Le mois dernier a également marqué le quarantième anniversaire de l’exécution par les autorités iraniennes des membres de l’Assemblée nationale bahaïe d’Iran – un organe directeur démocratiquement élu qui gère les affaires de la communauté dans chaque pays. Le Monde, le Times, le Guardian et le New York Times ont tous rendu compte de ces exécutions. Elles ne sont qu’une poignée des plus de 200 assassinats perpétrés au cours des premières années de la révolution. Les autorités iraniennes ont arrêté les membres de l’Assemblée après une réunion. Puis, sans procédure régulière, en secret, elles les ont condamnés sans preuve et exécutés. L’imposture de leur procès a été exposée dans un documentaire de la BBC de 2015, Revolutionary Justice. Il présentait des images granuleuses prises dans les dernières heures de leur vie.
Les Nations unies et de nombreux gouvernements ont protesté contre les exécutions massives du début des années 1980. Ce tollé mondial a contribué à mettre fin aux massacres.

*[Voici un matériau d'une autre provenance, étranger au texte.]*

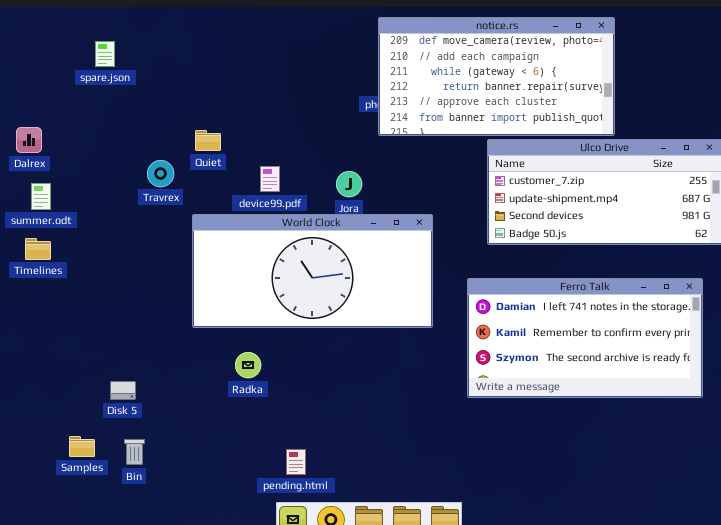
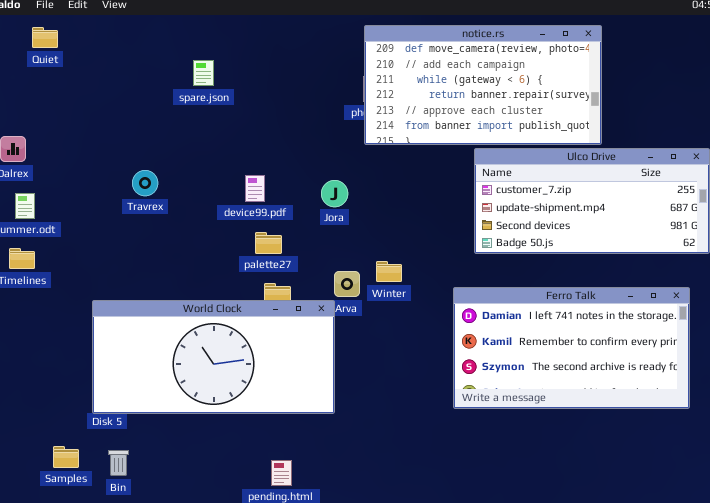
spare.json: [95,41,115,67] -> [193,60,214,86], moved
Quiet: [195,130,221,151] -> [32,27,58,48], moved
World Clock: [192,214,433,328] -> [92,300,335,414], moved

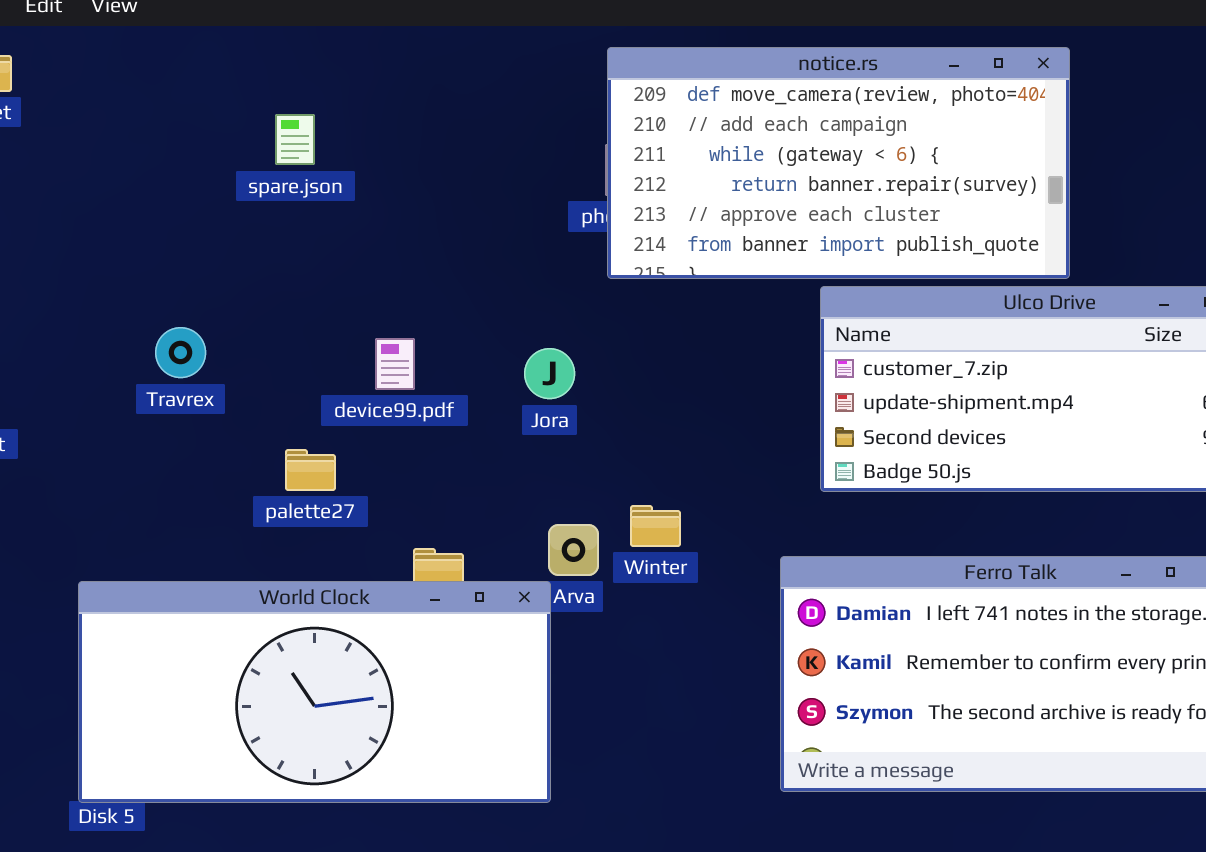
palette27: [255,232,282,254] -> [285,449,336,491], moved

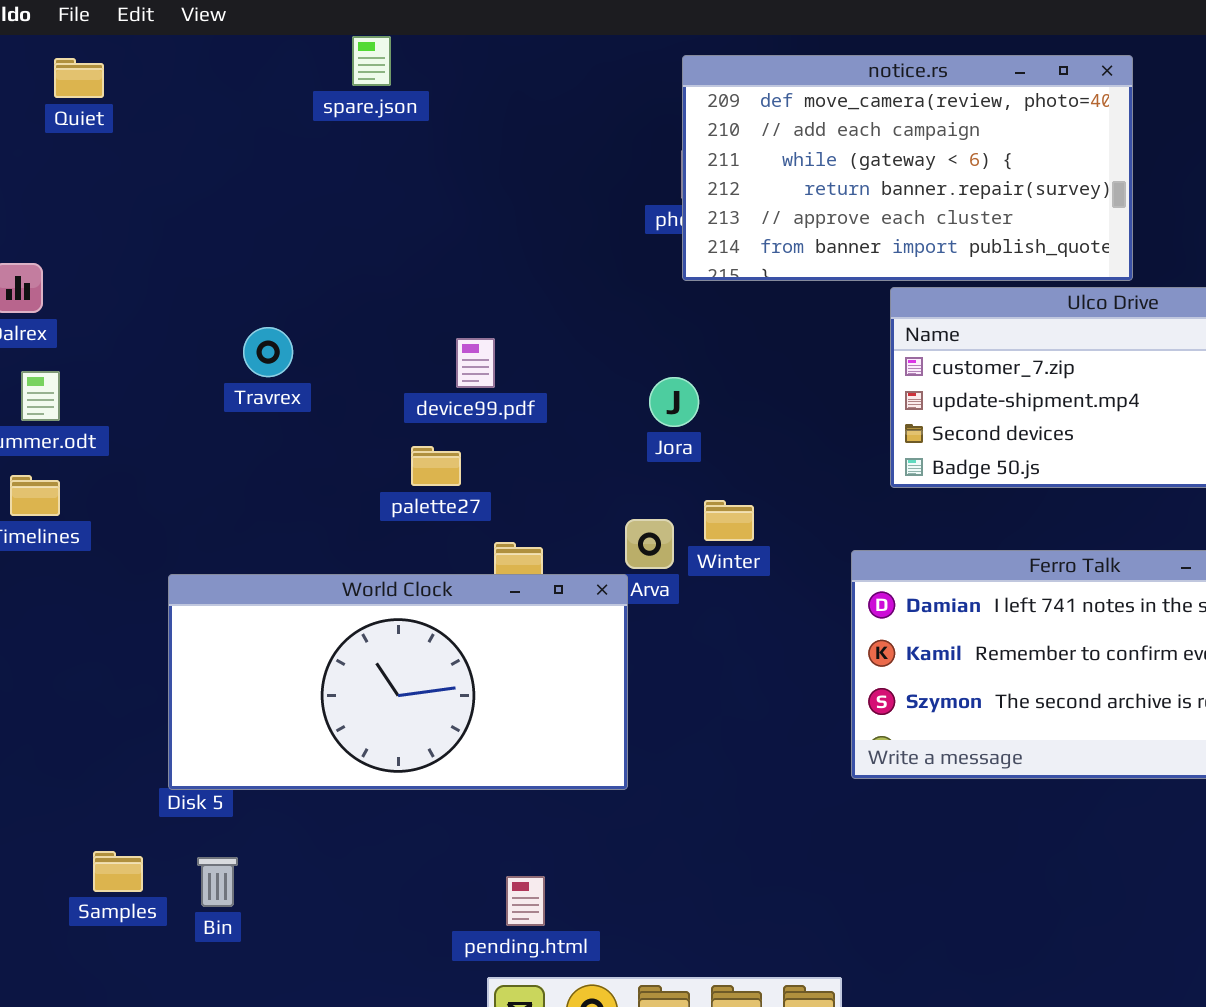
spare.json: [275,114,315,165] -> [352,36,391,86], moved
Jora: [524,348,575,399] -> [649,377,699,427], moved
palette27: [285,449,336,491] -> [411,446,461,486], moved

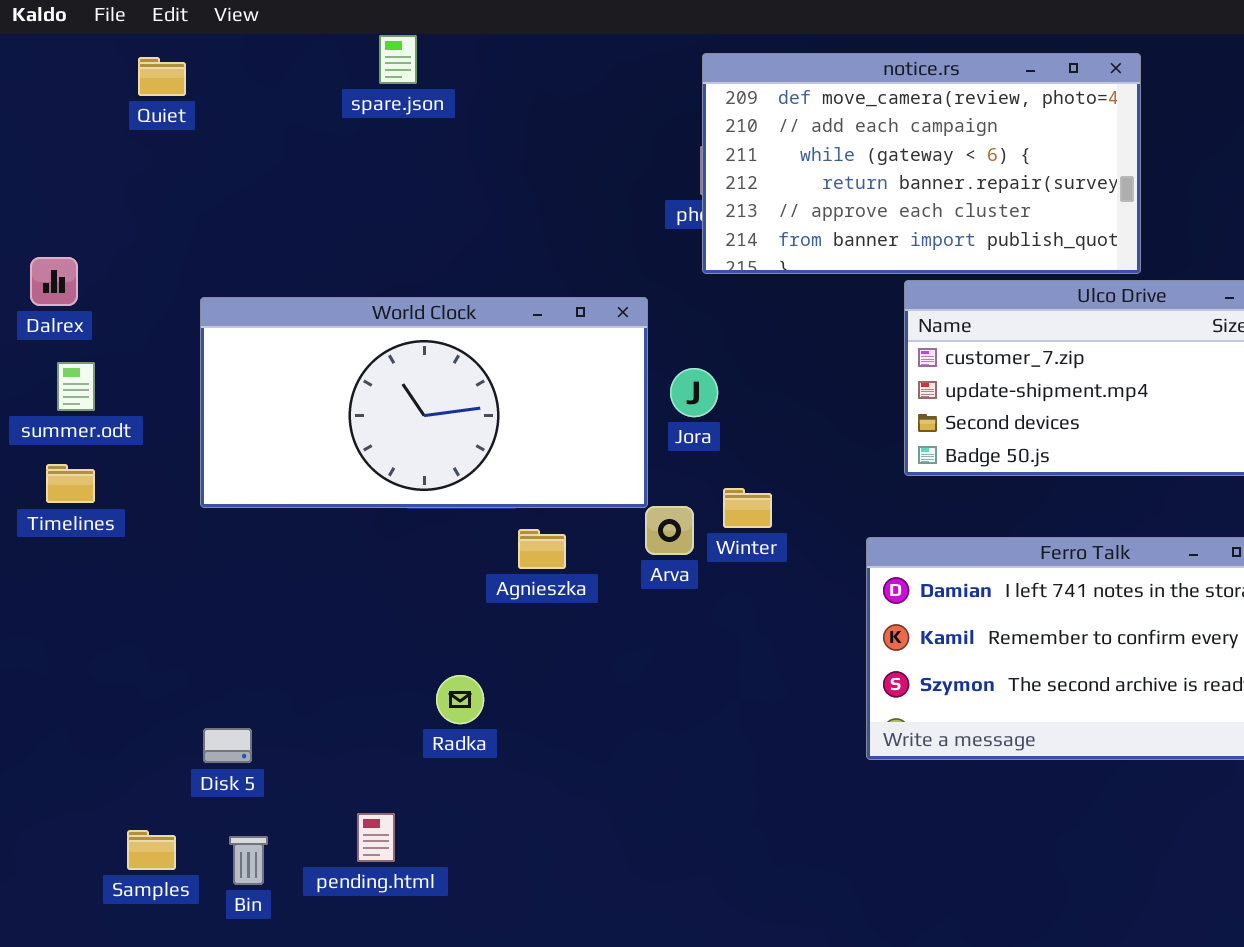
Quiet: [54,58,104,98] -> [138,57,186,96], moved
World Clock: [168,574,628,790] -> [200,297,648,508], moved
pending.html: [506,876,545,926] -> [357,813,395,862], moved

L’Iran accuse l’ONU d’interférer dans ses affaires intérieures
Aujourd’hui, la plupart des sessions du Conseil des droits humains des Nations unies abordent la situation des bahaïs en Iran. Mais le gouvernement iranien insiste sur le fait que l’ONU « interfère » dans sa souveraineté nationale lorsqu’elle condamne la violation des droits des bahaïs et des autres minorités. Des conceptions plus progressistes de la souveraineté soutiennent toutefois que le droit à la souveraineté de l’État n’implique pas seulement des droits mais aussi des responsabilités. Et le droit de gouverner repose sur la responsabilité de protéger. L’Iran a reconnu ces devoirs lorsqu’il a signé les pactes internationaux relatifs aux droits humains : il doit maintenant les honorer.
Le mandat du rapporteur spécial des Nations unies sur la situation des droits humains en Iran sera examiné lors de la prochaine session du Conseil des droits humains. Et, à Vienne, les négociations nucléaires progresseront. Ces deux processus ne sont pas séparés. Les Nations unies sont une institution unique. C’est là que nos gouvernements se réunissent, déterminent les normes mondiales. Et, ils se tiennent mutuellement responsables de leurs engagements. Ce qui se passe aux Nations unies devrait avoir un écho dans le monde entier – y compris à Vienne.
Simin Fahandej est une représentante de la Communauté internationale bahaïe au sein de l’Office des Nations Unies à Genève. Son travail se concentre sur les droits humains, la paix et la sécurité et la migration. Mme Fahandej a été déléguée du CEI à la Commission de la condition de la femme, à la Commission du développement durable et à l’Instance permanente sur les questions autochtones. Avant de rejoindre la communauté internationale bahaïe, Fahandej a travaillé comme journaliste et chercheuse. Elle détient un diplôme universitaire spécialisé en journalisme et en sciences politiques de l’Université du King’s College au Canada et une maîtrise en droit international de SOAS au Royaume-Uni.